--- Text under study Enclosed Below ---

Of course, you could argue that this problem was solved decades ago by transactions: atomicity, the “A” in “ACID”, means that if you make several changes within one transaction, they either all happen or none happen. The purpose of atomicity is to solve precisely this issue – if something goes wrong during your writes, you don’t have to worry about a half-finished set of changes making your data inconsistent.
The traditional approach of wrapping the two writes in a transaction works fine in databases that support it, but many of the new generation of databases don’t, so you’re on your own.
Also, if the denormalized information is stored in a different database – for example, if you keep your emails in a database but your unread counters in Redis – then you lose the ability to tie the writes together into a single transaction. If one write succeeds, and the other fails, you’re going to have a difficult time clearing up the inconsistency.
Some systems support distributed transactions, based on 2-phase commit for example. However, many datastores nowadays don’t support it, and even if they did, it’s not clear whether distributed transactions are a good idea in the first place. So we have to assume that with dual writes, the application has to deal with partial failure, which is difficult.
So, back to our original question. How do we make sure that all the data ends up in all the right places? How do we get a copy of the same data to appear in several different storage systems, and keep them all consistently in sync as the data changes?
As we saw, dual writes isn’t the solution, because it can introduce inconsistencies due to race conditions and partial failures. How can we do better?
I’m a fan of stupidly simple solutions. The great thing about simple solutions is that you have a chance of understanding them and convincing yourself that they’re correct. And in this case, the simplest solution I can see is to do all your writes in a fixed order, and to store them in that fixed order.
If you do all your writes sequentially, without any concurrency, then you have removed the potential for race conditions. Moreover, if you write down the order in which you make your writes, it becomes much easier to recover from partial failures, as I will show later.
So, the stupidly simple solution that I propose looks like this: whenever anyone wants to write some data, we append that write to the end of a sequence of records. That sequence is totally ordered, it’s append-only (we never modify existing records, only ever add new records at the end), and it’s persistent (we store it durably on disk).
The picture above shows an example of such a data structure: moving left to right, it records that we first wrote X=5, then we wrote Y=8, then we wrote X=6, and so on.
That data structure has a name: we call it a log.
The interesting thing about logs is that they pop up in many different areas of computing. Although it may seem like a stupidly simple idea that can’t possibly work, it actually turns out to be incredibly powerful.
When I say “logs”, the first thing you probably think of is textual application logs of the style you might get from Log4j or Syslog. For example, the above is one line from an nginx server’s access log, telling me that some IP addresses requested a certain file at a certain time. It also includes the referrer, the user-agent, the response code and a few other things.
Sure, that’s one kind of log, but when I talk about logs here I mean something more general. I mean any kind of data structure of totally ordered records that is append-only and persistent. Any kind of append-only file.

--- End of Enclosed Text under study ---
--- Extracted records Enclosed Below ---

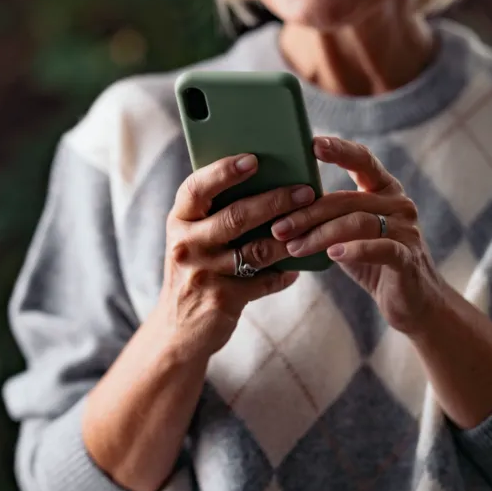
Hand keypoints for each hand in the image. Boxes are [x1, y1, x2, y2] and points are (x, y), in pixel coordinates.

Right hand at [155, 153, 314, 358]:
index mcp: (178, 221)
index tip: (253, 159)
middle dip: (276, 201)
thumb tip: (267, 183)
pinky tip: (298, 267)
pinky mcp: (222, 299)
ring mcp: (203, 273)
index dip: (223, 171)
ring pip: (257, 249)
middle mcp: (185, 245)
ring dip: (290, 237)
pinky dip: (285, 273)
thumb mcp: (192, 240)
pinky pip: (264, 281)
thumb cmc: (194, 273)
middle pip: (235, 216)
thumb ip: (214, 215)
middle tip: (306, 191)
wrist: (177, 331)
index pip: (196, 188)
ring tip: (314, 226)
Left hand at [269, 136, 448, 334]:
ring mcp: (406, 230)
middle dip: (308, 212)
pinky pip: (380, 248)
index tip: (311, 144)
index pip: (362, 160)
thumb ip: (328, 216)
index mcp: (383, 189)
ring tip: (293, 246)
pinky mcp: (409, 257)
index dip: (339, 150)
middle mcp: (398, 203)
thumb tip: (279, 205)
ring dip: (320, 234)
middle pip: (347, 199)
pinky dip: (354, 250)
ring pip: (357, 222)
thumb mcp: (347, 234)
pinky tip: (332, 254)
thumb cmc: (371, 262)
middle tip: (278, 227)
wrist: (412, 301)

--- End of Enclosed Extracted records ---

- Instructions
**a)** Print the passage on dual writes and logs between "Some systems support" and "which is difficult.", inclusive.
**b)** Pick up the passage on dual writes and logs where it stops and continue it.

- Replies
**a)**
Some systems support distributed transactions, based on 2-phase commit for example. However, many datastores nowadays don’t support it, and even if they did, it’s not clear whether distributed transactions are a good idea in the first place. So we have to assume that with dual writes, the application has to deal with partial failure, which is difficult.

**b)**
In the rest of this talk, I’d like to run through a few examples of how logs are used in practice. It turns out that logs are already present in the databases and systems you use every day. And once we understand how logs are used in various different systems, we’ll be in a better position to understand how they can help us solve the problem of data integration.
I’d like to talk about four different places where logs are used, and the first is in the internals of database storage engines.
Do you remember B-Trees from your algorithms classes? They are a very widely used data structure for storage engines – almost all relational databases, and many non-relational databases, use them.
To summarize them briefly: a B-Tree consists of pages, which are fixed-size blocks on disk, typically 4 or 8 kB in size. When you want to look up a particular key, you start with one page, which is at the root of the tree. The page contains pointers to other pages, and each pointer is tagged with a range of keys: for example, if your key is between 0 and 100, you follow the first pointer; if your key is between 100 and 300, you follow the second pointer; and so on.
The pointer takes you to another page, which further breaks down the key range into sub-ranges. And eventually you end up at the page containing the particular key you’re looking for.
Now what happens if you need to insert a new key/value pair into a B-tree? You have to insert it into the page whose key range contains the key you’re inserting. If there is enough spare space in that page, no problem. But if the page is full, it needs to be split into two separate pages.
When you split a page, you need to write at least three pages to disk: the two pages that are the result of the split, and the parent page (to update the pointers to the split pages). However, these pages may be stored at various different locations on disk.
This raises the question: what happens if the database crashes (or the power goes out, or something else goes wrong) halfway through the operation, after only some of those pages have been written to disk? In that case, you have the old (pre-split) data in some pages, and the new (post-split) data in other pages, and that’s bad news. You’re most likely going to end up with dangling pointers or pages that nobody is pointing to. In other words, you’ve got a corrupted index.
Now, storage engines have been doing this for decades, so how do they make B-trees reliable? The answer is that they use a write-ahead log (WAL).
A write-ahead log is a particular kind of log, i.e. an append-only file on disk. Whenever the storage engine wants to make any kind of change to the B-tree, it must first write the change that it intends to make to the WAL. Only after it has been written to the WAL, and durably written to disk, it is allowed to modify the actual B-tree.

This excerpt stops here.